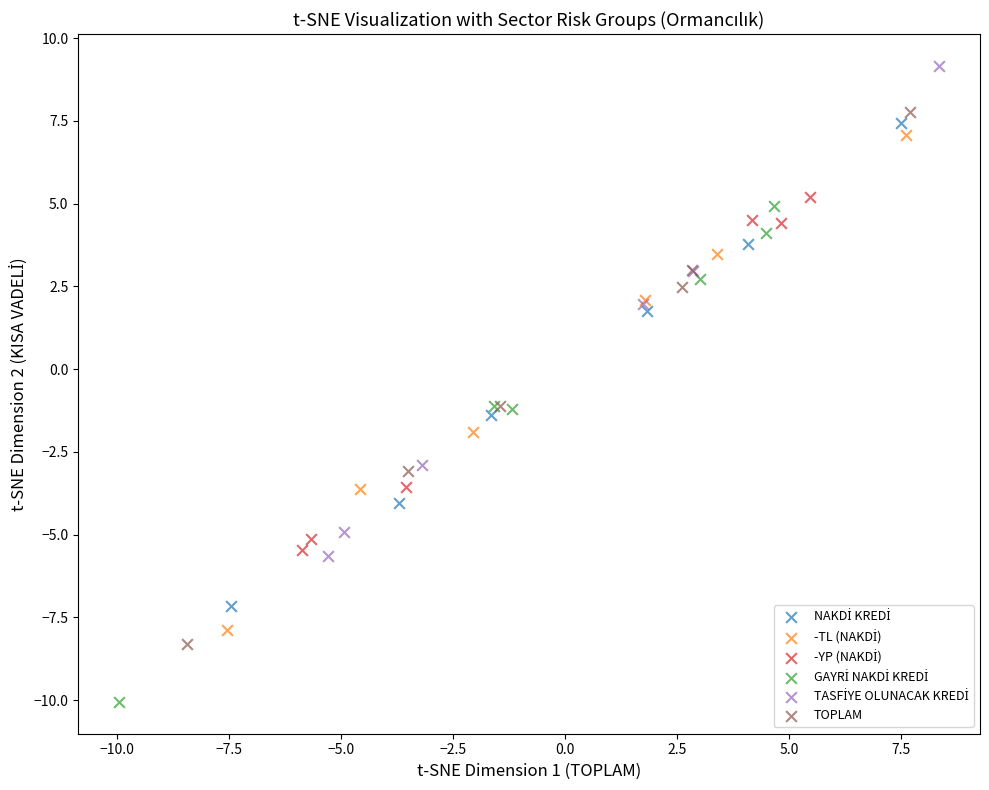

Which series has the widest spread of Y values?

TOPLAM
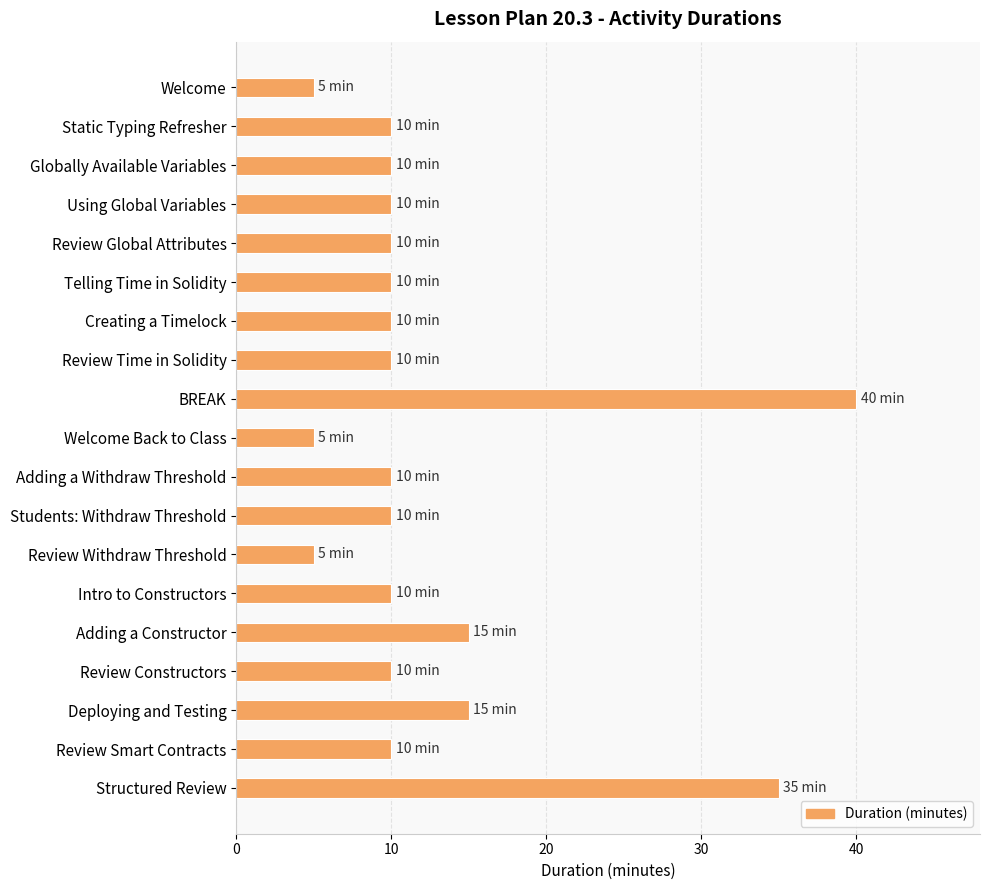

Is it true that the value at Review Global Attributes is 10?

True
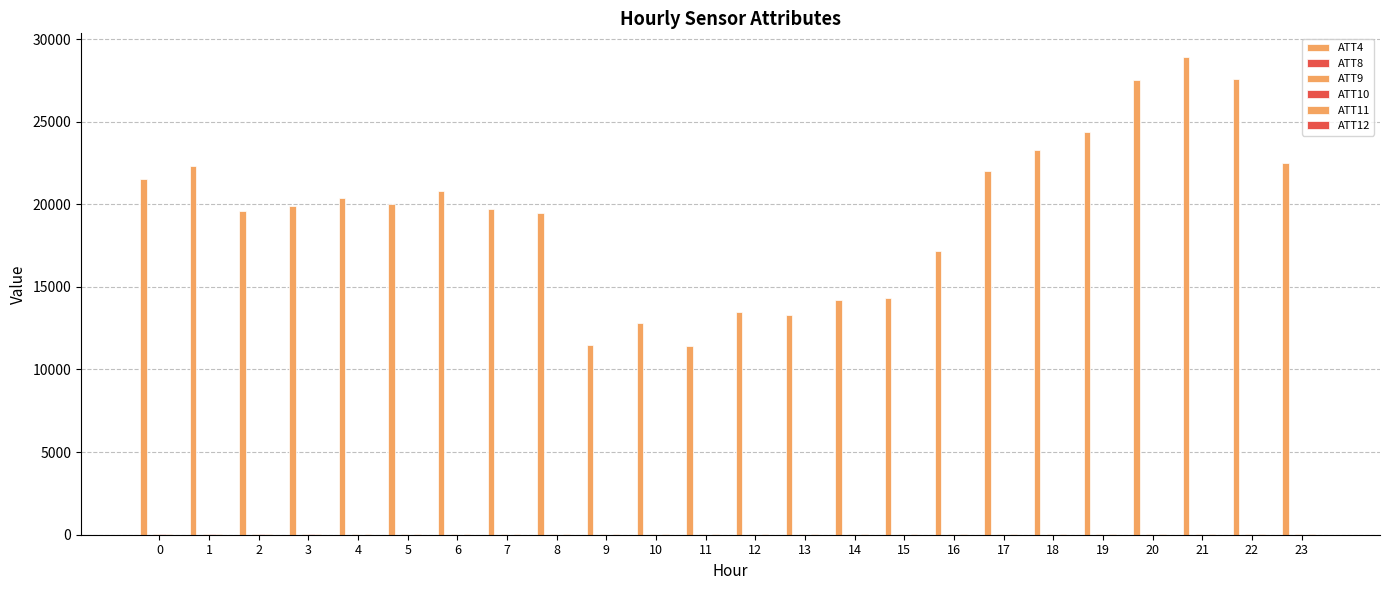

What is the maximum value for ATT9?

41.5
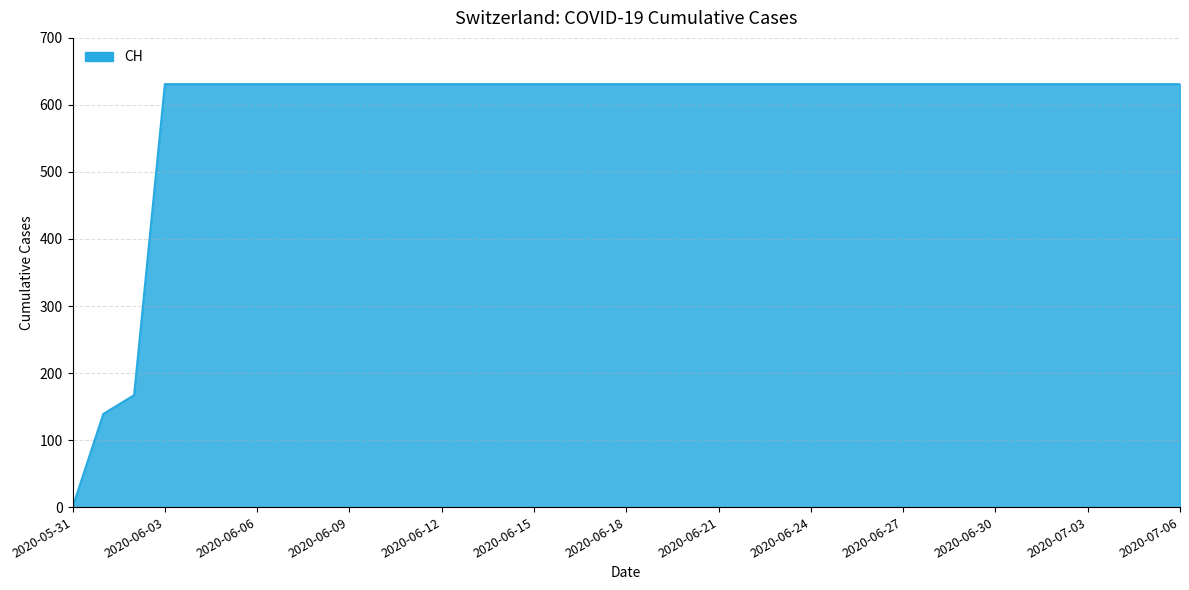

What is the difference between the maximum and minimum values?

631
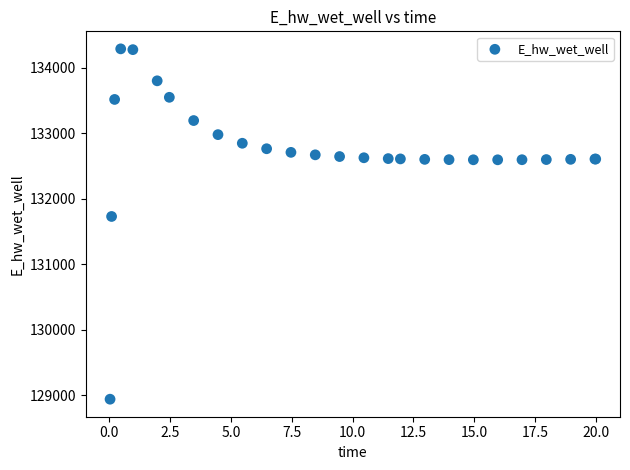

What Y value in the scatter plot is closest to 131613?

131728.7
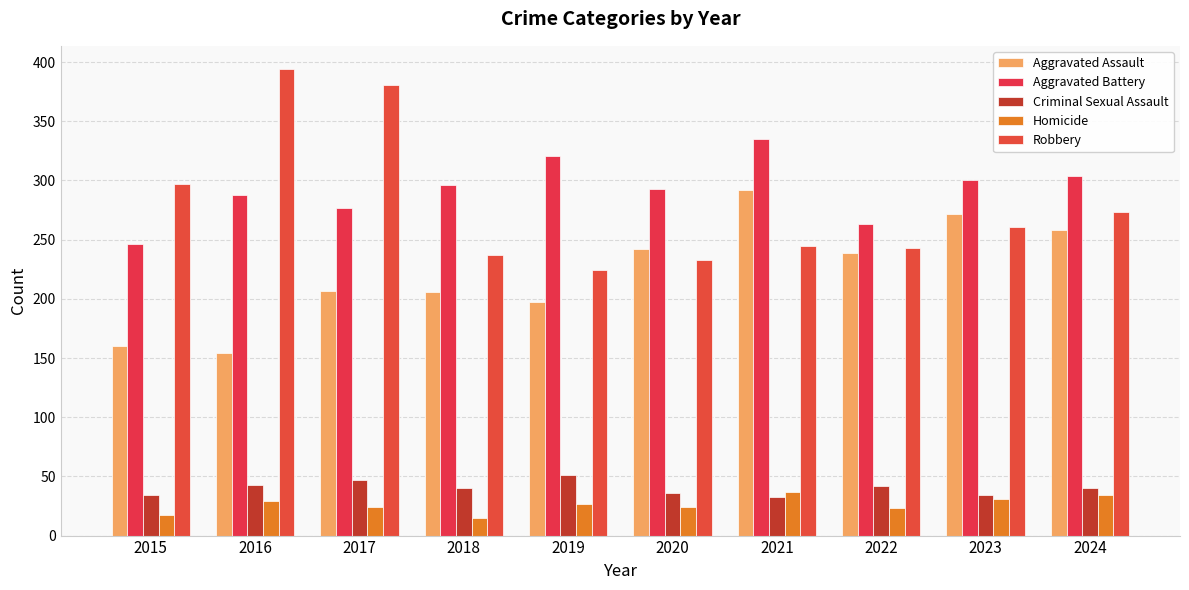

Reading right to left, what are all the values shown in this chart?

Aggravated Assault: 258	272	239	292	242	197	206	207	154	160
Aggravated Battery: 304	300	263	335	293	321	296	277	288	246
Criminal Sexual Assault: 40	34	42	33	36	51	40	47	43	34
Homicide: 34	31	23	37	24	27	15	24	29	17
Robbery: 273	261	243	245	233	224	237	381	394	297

======

PROBLEM DESCRIPTION
Reproduce the text of the material above verbatim, with the pictures omitted.

EXERCISE RESPONSE
Which series has the widest spread of Y values?

TOPLAM

Is it true that the value at Review Global Attributes is 10?

True

What is the maximum value for ATT9?

41.5

What is the difference between the maximum and minimum values?

631

What Y value in the scatter plot is closest to 131613?

131728.7

Reading right to left, what are all the values shown in this chart?

Aggravated Assault: 258	272	239	292	242	197	206	207	154	160
Aggravated Battery: 304	300	263	335	293	321	296	277	288	246
Criminal Sexual Assault: 40	34	42	33	36	51	40	47	43	34
Homicide: 34	31	23	37	24	27	15	24	29	17
Robbery: 273	261	243	245	233	224	237	381	394	297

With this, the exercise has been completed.